Dr. Erdem Saka Anlattı: Pir Sultan Abdal’ın Şiirlerinde Gizli Kalan Hayat Hikayesi
Bayburt Tarih-Kültür ve Edebiyat Derneği (BAYDER) tarafından geleneksel hale getirilen Kültür Sohbetleri’nde bu hafta, toplumsal hafızanın ve edebiyatın en güçlü simgelerinden biri olan Pir Sultan Abdal mercek altına alındı.
Bayburt Üniversitesi İnsan ve Toplum Bilimleri Fakültesi’nden Doktor Öğretim Üyesi Erdem Saka’nın sunumuyla gerçekleştirilen programda; ünlü halk ozanının şiirleri üzerinden hayatı, toplumsal duruşu ve tarihi mücadelesi derinlemesine incelendi.
Şiirlerinden Süzülen Bir Yaşam Öyküsü
Dr. Öğretim Üyesi Erdem Saka, Pir Sultan Abdal hakkında resmi tarihi kaynaklarda sınırlı bilgi bulunduğunu, bu sebeple ozanın yaşamına dair en önemli ipuçlarının kendi dizelerinde gizli olduğunu vurguladı. Ozanın 16. yüzyıl başlarında Sivas’ın Banaz köyünde doğduğunun tahmin edildiğini belirten Saka, “Aslım Horasan’dan Hoy’dandır” diyen Pir Sultan’ın köklü bir kültürel mirası temsil ettiğini ifade etti. Sunumda ayrıca, ozanın mahlasını ve sazındaki gücü rüyasında gördüğü Hacı Bektâş-ı Velî’den aldığına dair halk anlatıları paylaşıldı.
Adaletsizliğe Karşı Sanatla Direniş
Programın en dikkat çekici bölümlerinden birini, Pir Sultan Abdal’ın şiirini estetik bir amacın ötesinde, dönemin sosyal ve siyasi aksaklıklarına karşı bir “protesto aracı” olarak kullanması oluşturdu. Erdem Saka, ozanın adaletsiz kadılara ve halkı ezen vergi sistemine karşı tavrını şu sözlerle özetledi:
“Pir Sultan; şiirlerini ve sanatını toplumsal bir silah olarak kullanmıştır.
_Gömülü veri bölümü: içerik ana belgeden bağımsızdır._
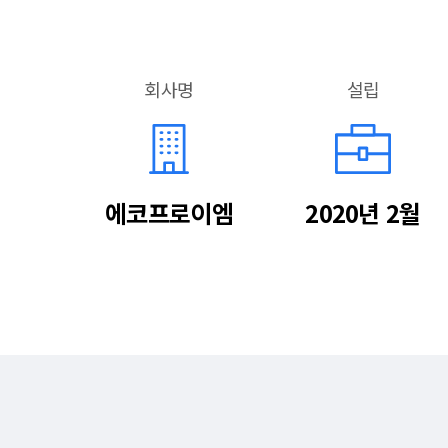
회사명
설립
에코프로이엠
2020년 2월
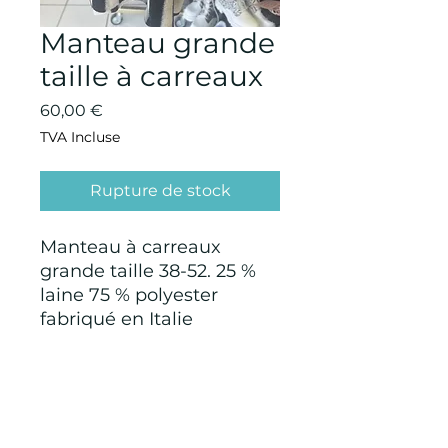
Manteau grande
taille à carreaux
Prix
60,00 €
TVA Incluse
Rupture de stock
Manteau à carreaux
grande taille 38-52. 25 %
laine 75 % polyester
fabriqué en Italie
CONDITIONS GÉNÉRALES D'ACHAT ET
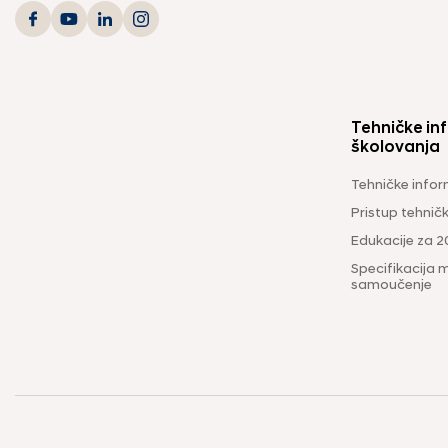
Tehničke inf
školovanja
Tehničke infor
Pristup tehni
Edukacije za 2
Specifikacija m
samoučenje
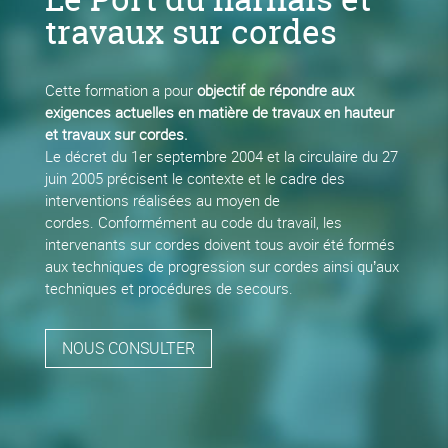
travaux sur cordes
Cette formation a pour
objectif de répondre aux
exigences actuelles en matière de travaux en hauteur
et travaux sur cordes.
Le décret du 1er septembre 2004 et la circulaire du 27
juin 2005 précisent le contexte et le cadre des
interventions réalisées au moyen de
cordes. Conformément au code du travail, les
intervenants sur cordes doivent tous avoir été formés
aux techniques de progression sur cordes ainsi qu’aux
techniques et procédures de secours.
NOUS CONSULTER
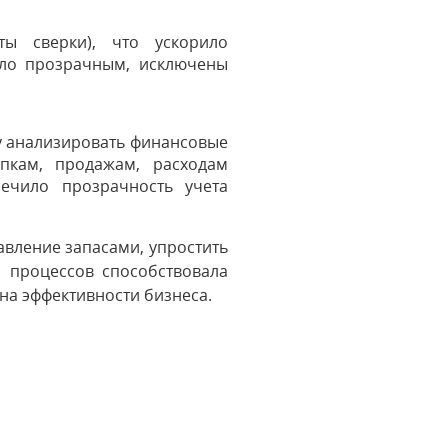
ы сверки), что ускорило
ало прозрачным, исключены
у анализировать финансовые
пкам, продажам, расходам
ечило прозрачность учета
вление запасами, упростить
 процессов способствовала
 на эффективности бизнеса.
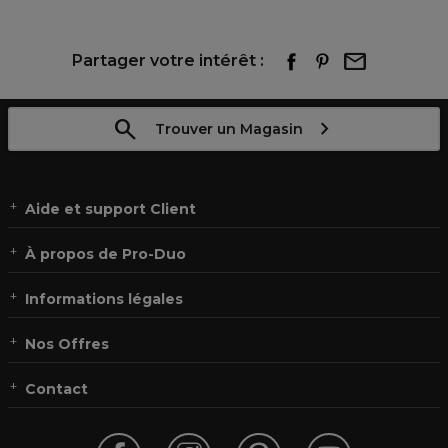
Partager votre intérêt :
Trouver un Magasin
Aide et support Client
À propos de Pro-Duo
Informations légales
Nos Offres
Contact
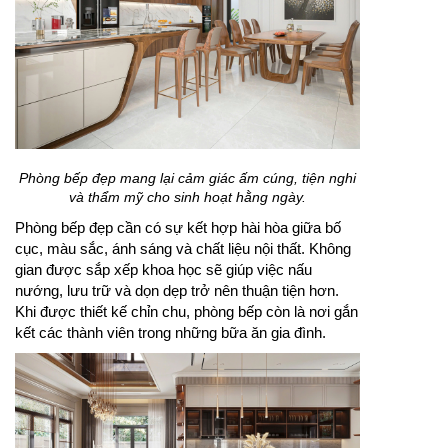
Phòng bếp đẹp mang lại cảm giác ấm cúng, tiện nghi
và thẩm mỹ cho sinh hoạt hằng ngày.
Phòng bếp đẹp cần có sự kết hợp hài hòa giữa bố
cục, màu sắc, ánh sáng và chất liệu nội thất. Không
gian được sắp xếp khoa học sẽ giúp việc nấu
nướng, lưu trữ và dọn dẹp trở nên thuận tiện hơn.
Khi được thiết kế chỉn chu, phòng bếp còn là nơi gắn
kết các thành viên trong những bữa ăn gia đình.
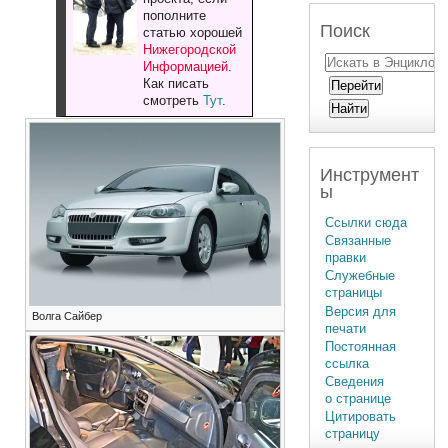
пополните
Поиск
статью хорошей
Нижегородской
Информацией
.
Как писать
смотреть
Тут
.
Инструмент
ы
Ссылки сюда
Связанные
правки
Служебные
страницы
Версия для
Волга Сайбер
печати
Постоянная
ссылка
Сведения
о странице
Цитировать
страницу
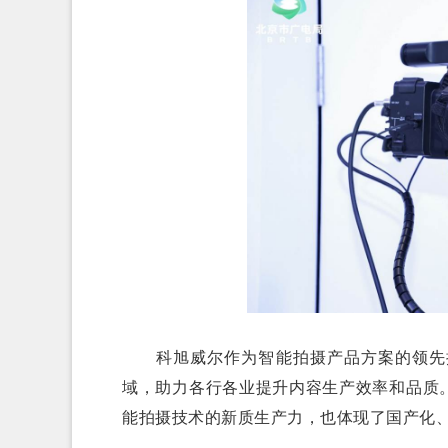
科旭威尔作为智能拍摄产品方案的领先提
域，助力各行各业提升内容生产效率和品质
能拍摄技术的新质生产力，也体现了国产化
O dönemde ağır vergiler altında ezilen halkın ve memurların adaletsiz tutumuna karşı çıkan ozan, ‘Şalvarı şaltak Osmanlı’ gibi dizeleriyle egemen yönetimin ideolojisine karşı kendi inancını ve halkın haklarını savunmuştur.”
Hızır Paşa ile Hesaplaşma ve “Gül” Hadisesi
Saka, sunumunda Pir Sultan Abdal ile Sivas Valisi Hızır Paşa arasındaki dramatik ilişkiye de geniş yer ayırdı. Bir zamanlar Pir Sultan’ın müridi olan Hızır Paşa’nın, iktidar hırsıyla halktan ve inancından kopmasına ozanın sessiz kalmadığını belirten Saka, süreci hapis ve idama götüren olayları anlattı.
Ozanın idam edilmeden önceki son anlarına değinilen sunumda, meşhur “Gül” hadisesi duygusal anlar yaşattı. Halkın taşlamasına rağmen can yoldaşı Ali Baba’nın attığı bir gülün ozanı yaraladığını ifade eden Saka, o meşhur dizeleri hatırlattı: “Şu ellerin taşı hiç bana değmez, ille dostun bir tek gülü yaralar beni.”
“Dönen Dönsün, Ben Dönmezem Yolumdan”
Pir Sultan Abdal’ın inancı uğruna ölümü göze alarak tarihe mal olduğunu belirten Dr. Erdem Saka, sunumunu ozanın hafızalara kazınan “Dönen dönsün, ben dönmezem yolumdan” sözüyle tamamladı.
Program sonunda BAYDER Başkanı Fatih Dündar, Dr. Erdem Saka’ya değerli sunumları için teşekkür ederek günün anısına teşekkür belgesi takdim etti.
Etkinlik; şiir sunumları, Bilgihan Sancar tarafından sergilenen seyirlik orta oyunu, İmdat Sancar, Uğur Dündar, Serdar Eslek, Yusuf Torun, Zehra Eminoğlu ve Mustafa Gökoğlan’ın sahne performansları ve koro eşliğinde söylenen türkülerle son buldu.